### Given information
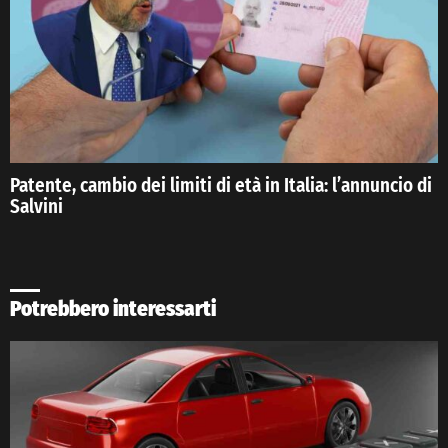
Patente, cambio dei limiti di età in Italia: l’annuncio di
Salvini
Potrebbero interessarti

...

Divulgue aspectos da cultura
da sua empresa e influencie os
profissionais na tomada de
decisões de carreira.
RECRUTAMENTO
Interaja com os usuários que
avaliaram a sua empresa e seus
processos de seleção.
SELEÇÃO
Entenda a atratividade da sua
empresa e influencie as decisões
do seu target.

### Instructions to follow
Go through the listing above and write out exactly the lines starting with the one holding "da sua empresa e influencie os" and running through the one holding "do seu target.", ends included, and no others.

### Solution
da sua empresa e influencie os
profissionais na tomada de
decisões de carreira.
RECRUTAMENTO
Interaja com os usuários que
avaliaram a sua empresa e seus
processos de seleção.
SELEÇÃO
Entenda a atratividade da sua
empresa e influencie as decisões
do seu target.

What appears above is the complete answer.